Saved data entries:
=-=-=-=-=

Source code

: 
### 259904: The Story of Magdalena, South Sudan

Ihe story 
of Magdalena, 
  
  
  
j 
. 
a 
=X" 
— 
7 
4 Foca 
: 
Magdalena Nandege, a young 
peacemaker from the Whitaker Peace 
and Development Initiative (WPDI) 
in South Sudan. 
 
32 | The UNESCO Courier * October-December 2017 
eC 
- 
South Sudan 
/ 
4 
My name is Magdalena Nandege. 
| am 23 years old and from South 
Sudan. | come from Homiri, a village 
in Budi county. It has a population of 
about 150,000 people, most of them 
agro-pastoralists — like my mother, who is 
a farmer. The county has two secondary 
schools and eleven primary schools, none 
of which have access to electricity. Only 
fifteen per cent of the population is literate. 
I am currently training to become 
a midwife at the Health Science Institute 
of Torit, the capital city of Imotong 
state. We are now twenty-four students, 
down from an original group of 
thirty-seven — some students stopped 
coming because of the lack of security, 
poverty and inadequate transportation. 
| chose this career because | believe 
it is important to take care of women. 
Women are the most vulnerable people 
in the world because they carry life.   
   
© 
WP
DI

=-=-=-=-=

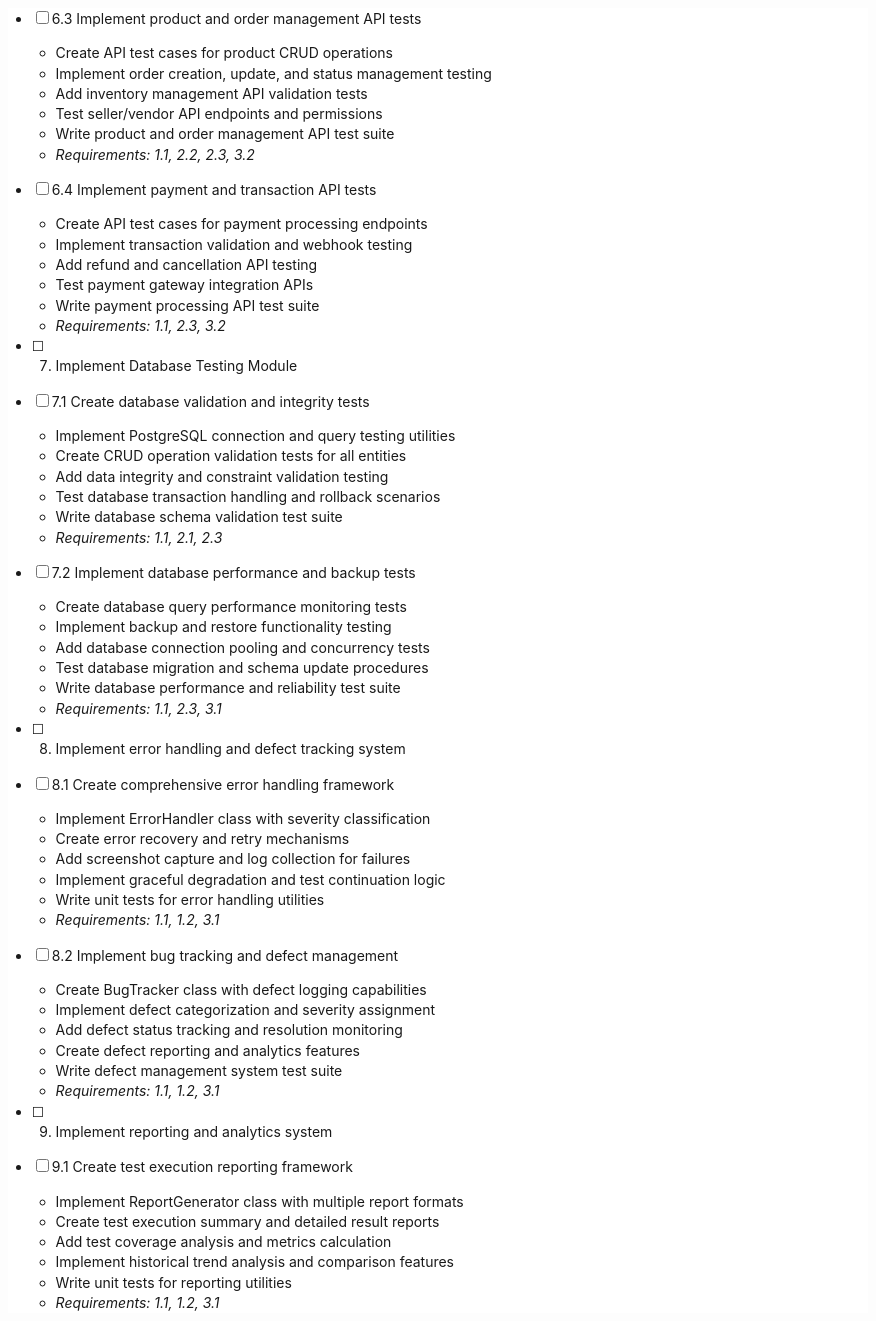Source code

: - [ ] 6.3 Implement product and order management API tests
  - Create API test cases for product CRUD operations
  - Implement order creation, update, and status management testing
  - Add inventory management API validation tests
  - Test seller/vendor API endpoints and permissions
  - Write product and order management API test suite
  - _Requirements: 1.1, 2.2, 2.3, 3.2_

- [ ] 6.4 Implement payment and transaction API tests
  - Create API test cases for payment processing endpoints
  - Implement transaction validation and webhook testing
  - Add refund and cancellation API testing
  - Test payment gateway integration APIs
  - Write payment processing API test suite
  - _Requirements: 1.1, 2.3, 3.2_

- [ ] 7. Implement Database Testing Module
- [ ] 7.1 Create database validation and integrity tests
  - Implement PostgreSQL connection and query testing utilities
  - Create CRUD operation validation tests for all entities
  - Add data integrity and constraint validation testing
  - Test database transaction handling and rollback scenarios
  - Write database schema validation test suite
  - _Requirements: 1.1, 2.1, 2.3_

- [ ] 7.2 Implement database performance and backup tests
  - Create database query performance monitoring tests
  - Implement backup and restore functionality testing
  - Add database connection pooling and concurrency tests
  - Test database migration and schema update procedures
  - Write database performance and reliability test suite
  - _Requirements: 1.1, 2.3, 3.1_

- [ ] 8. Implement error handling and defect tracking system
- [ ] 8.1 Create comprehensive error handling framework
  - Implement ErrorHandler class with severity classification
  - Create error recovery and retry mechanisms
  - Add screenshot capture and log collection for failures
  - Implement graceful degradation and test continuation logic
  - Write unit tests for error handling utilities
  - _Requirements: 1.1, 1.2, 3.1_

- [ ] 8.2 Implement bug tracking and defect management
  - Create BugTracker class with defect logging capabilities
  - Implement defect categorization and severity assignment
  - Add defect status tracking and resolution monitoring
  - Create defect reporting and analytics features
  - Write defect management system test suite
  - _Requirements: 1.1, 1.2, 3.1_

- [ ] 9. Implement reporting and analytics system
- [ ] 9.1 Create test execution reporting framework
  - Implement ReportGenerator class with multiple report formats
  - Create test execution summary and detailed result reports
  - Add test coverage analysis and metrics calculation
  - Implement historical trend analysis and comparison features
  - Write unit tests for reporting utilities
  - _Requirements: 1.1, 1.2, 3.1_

=-=-=-=-=

# Work item
Could you transcribe the entries above word for word, from the line with "32 | The UNESCO" down to the line with "schools and eleven primary schools, none", keeping both?

# Solution
32 | The UNESCO Courier * October-December 2017 
eC 
- 
South Sudan 
/ 
4 
My name is Magdalena Nandege. 
| am 23 years old and from South 
Sudan. | come from Homiri, a village 
in Budi county. It has a population of 
about 150,000 people, most of them 
agro-pastoralists — like my mother, who is 
a farmer. The county has two secondary 
schools and eleven primary schools, none 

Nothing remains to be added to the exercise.